START DATA FOR PROCESSING

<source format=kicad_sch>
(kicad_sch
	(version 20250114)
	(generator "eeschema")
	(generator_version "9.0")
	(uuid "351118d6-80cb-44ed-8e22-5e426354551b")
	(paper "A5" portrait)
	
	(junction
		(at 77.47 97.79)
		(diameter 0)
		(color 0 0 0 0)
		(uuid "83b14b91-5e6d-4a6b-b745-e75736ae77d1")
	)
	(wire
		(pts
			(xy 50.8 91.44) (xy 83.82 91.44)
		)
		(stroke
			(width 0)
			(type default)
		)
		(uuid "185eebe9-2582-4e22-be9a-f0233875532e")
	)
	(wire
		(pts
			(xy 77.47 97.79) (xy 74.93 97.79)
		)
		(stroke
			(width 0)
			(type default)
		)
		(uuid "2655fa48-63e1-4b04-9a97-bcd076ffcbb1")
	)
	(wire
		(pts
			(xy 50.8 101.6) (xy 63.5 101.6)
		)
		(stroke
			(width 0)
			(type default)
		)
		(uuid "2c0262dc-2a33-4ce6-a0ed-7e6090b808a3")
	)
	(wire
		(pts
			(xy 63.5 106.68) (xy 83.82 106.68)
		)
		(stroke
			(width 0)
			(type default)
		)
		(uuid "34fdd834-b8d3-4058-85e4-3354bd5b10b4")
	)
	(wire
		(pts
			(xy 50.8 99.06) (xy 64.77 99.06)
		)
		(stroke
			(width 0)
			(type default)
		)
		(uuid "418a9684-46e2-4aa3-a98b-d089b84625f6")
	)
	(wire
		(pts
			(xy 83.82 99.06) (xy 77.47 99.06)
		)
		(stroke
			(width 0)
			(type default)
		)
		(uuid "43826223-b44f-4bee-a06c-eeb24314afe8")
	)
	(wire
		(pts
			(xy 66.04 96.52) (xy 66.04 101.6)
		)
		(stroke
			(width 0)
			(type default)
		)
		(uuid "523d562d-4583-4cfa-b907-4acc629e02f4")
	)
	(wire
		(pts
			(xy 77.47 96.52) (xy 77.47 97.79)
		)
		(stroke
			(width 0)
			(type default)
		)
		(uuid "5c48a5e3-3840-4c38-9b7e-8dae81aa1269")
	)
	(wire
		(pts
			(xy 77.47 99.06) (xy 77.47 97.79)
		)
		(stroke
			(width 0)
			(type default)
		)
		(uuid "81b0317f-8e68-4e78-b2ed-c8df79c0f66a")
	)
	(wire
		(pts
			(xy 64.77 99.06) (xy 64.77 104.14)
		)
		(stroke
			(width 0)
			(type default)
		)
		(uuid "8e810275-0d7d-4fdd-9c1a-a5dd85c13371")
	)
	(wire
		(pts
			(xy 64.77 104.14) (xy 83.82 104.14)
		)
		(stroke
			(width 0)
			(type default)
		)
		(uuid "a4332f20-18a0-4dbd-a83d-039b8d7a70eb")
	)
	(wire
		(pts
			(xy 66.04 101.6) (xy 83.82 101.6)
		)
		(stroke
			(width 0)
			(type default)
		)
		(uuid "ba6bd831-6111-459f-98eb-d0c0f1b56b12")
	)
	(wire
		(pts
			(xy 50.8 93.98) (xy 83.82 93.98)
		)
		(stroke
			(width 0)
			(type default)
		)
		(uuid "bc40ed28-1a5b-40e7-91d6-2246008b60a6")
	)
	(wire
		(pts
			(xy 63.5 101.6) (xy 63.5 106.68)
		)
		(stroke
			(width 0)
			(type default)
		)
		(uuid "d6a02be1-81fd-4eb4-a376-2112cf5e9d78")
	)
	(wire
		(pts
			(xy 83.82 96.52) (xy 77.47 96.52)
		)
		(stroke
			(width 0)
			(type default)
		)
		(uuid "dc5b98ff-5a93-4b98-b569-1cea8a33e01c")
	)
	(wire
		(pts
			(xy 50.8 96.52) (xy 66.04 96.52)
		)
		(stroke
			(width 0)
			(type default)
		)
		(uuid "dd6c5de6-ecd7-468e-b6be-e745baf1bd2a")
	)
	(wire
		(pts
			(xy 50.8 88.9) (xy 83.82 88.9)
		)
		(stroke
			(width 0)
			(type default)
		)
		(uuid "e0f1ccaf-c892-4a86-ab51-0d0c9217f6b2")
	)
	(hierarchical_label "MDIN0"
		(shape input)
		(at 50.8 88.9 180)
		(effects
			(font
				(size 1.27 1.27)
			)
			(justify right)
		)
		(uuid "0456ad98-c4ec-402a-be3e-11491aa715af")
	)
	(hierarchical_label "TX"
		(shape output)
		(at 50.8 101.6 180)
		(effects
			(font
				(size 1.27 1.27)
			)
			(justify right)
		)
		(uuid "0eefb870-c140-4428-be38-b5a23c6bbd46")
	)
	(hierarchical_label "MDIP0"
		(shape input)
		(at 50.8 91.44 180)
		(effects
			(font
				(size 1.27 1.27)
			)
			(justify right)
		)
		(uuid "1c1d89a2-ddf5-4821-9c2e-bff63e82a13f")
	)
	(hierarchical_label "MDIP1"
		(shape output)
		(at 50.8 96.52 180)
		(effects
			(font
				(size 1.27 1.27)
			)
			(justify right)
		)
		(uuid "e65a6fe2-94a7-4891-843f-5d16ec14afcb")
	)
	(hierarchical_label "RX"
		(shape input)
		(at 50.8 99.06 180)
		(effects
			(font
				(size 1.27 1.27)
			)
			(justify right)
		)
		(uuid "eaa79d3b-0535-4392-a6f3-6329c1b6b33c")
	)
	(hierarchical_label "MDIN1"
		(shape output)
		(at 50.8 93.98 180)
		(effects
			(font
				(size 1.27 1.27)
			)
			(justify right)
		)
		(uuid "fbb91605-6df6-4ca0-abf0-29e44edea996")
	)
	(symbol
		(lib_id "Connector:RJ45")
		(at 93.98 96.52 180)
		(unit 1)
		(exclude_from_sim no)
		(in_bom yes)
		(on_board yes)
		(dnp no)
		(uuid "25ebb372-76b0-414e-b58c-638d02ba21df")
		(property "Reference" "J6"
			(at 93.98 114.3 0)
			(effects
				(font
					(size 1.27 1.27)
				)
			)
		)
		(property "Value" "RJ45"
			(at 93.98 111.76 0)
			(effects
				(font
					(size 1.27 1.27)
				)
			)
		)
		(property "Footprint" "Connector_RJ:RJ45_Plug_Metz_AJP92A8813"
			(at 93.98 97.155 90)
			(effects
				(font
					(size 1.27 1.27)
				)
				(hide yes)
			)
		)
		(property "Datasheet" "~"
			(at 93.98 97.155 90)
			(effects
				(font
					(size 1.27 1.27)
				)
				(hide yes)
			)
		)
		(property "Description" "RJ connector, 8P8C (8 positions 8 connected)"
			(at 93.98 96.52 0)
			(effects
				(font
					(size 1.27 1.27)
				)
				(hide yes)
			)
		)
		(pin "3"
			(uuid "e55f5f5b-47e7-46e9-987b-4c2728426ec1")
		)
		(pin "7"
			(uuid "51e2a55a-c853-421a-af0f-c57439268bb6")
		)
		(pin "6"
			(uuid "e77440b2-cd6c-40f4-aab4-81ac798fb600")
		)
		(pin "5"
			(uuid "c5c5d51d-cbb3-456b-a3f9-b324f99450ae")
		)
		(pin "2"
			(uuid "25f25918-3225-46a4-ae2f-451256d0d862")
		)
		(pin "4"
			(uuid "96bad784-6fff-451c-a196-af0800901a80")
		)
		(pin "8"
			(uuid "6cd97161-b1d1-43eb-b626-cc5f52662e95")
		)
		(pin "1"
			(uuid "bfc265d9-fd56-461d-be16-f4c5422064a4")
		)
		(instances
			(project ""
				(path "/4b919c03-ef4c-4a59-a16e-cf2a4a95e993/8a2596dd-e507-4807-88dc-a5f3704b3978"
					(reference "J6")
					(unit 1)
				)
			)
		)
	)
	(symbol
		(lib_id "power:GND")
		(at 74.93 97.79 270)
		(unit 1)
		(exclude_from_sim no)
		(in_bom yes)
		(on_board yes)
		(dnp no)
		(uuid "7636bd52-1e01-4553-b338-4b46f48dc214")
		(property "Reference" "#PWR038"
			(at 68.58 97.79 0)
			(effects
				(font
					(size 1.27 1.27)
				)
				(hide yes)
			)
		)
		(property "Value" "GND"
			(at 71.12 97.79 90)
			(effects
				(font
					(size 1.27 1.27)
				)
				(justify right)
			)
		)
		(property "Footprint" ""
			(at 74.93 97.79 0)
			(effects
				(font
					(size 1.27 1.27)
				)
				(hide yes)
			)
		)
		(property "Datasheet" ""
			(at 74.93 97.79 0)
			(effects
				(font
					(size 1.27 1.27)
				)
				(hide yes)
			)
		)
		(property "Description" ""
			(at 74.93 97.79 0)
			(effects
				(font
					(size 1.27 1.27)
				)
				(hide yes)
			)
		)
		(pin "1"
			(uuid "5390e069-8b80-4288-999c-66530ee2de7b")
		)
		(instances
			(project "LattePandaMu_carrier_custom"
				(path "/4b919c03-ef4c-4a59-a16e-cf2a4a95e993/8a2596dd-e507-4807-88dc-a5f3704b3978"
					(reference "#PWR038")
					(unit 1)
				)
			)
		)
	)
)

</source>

END DATA FOR PROCESSING
START DATA FOR PROCESSING

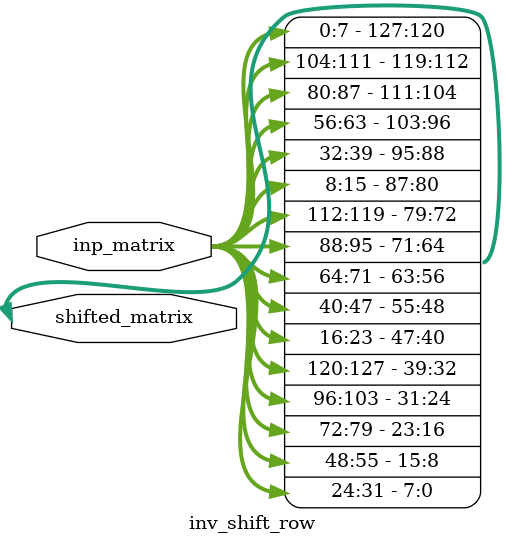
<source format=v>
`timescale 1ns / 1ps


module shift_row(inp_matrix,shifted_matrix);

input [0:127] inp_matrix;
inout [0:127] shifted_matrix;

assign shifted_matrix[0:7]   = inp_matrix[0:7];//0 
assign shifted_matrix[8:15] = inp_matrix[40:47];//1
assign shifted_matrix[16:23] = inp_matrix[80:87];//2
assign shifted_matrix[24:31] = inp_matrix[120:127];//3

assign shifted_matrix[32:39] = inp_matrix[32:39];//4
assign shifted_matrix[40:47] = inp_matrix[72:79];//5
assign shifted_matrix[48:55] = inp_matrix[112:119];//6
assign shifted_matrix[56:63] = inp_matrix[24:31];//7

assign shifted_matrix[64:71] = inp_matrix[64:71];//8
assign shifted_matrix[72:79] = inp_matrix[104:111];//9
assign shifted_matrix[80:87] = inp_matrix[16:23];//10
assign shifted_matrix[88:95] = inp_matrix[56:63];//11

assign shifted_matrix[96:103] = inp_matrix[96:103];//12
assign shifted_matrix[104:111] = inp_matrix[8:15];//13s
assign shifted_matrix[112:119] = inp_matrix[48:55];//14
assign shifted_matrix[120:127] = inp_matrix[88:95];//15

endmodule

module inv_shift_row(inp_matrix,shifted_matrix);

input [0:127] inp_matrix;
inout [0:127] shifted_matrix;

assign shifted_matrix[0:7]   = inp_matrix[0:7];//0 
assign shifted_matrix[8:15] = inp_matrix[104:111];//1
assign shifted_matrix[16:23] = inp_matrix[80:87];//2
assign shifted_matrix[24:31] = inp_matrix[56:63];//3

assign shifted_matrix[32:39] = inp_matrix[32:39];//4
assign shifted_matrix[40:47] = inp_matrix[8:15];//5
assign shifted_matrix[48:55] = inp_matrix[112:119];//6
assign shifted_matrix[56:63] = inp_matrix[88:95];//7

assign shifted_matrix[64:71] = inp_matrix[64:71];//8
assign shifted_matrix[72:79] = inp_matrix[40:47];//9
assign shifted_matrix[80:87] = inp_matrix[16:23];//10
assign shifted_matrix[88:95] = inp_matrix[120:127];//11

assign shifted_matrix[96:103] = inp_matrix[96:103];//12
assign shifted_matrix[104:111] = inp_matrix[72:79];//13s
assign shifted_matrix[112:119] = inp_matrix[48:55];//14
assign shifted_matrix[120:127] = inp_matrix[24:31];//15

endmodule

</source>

END DATA FOR PROCESSING

Reproduce every line from the listing above that holds the word "Value".

### [WRITTEN RESPONSE]
		(property "Value" "RJ45"
		(property "Value" "GND"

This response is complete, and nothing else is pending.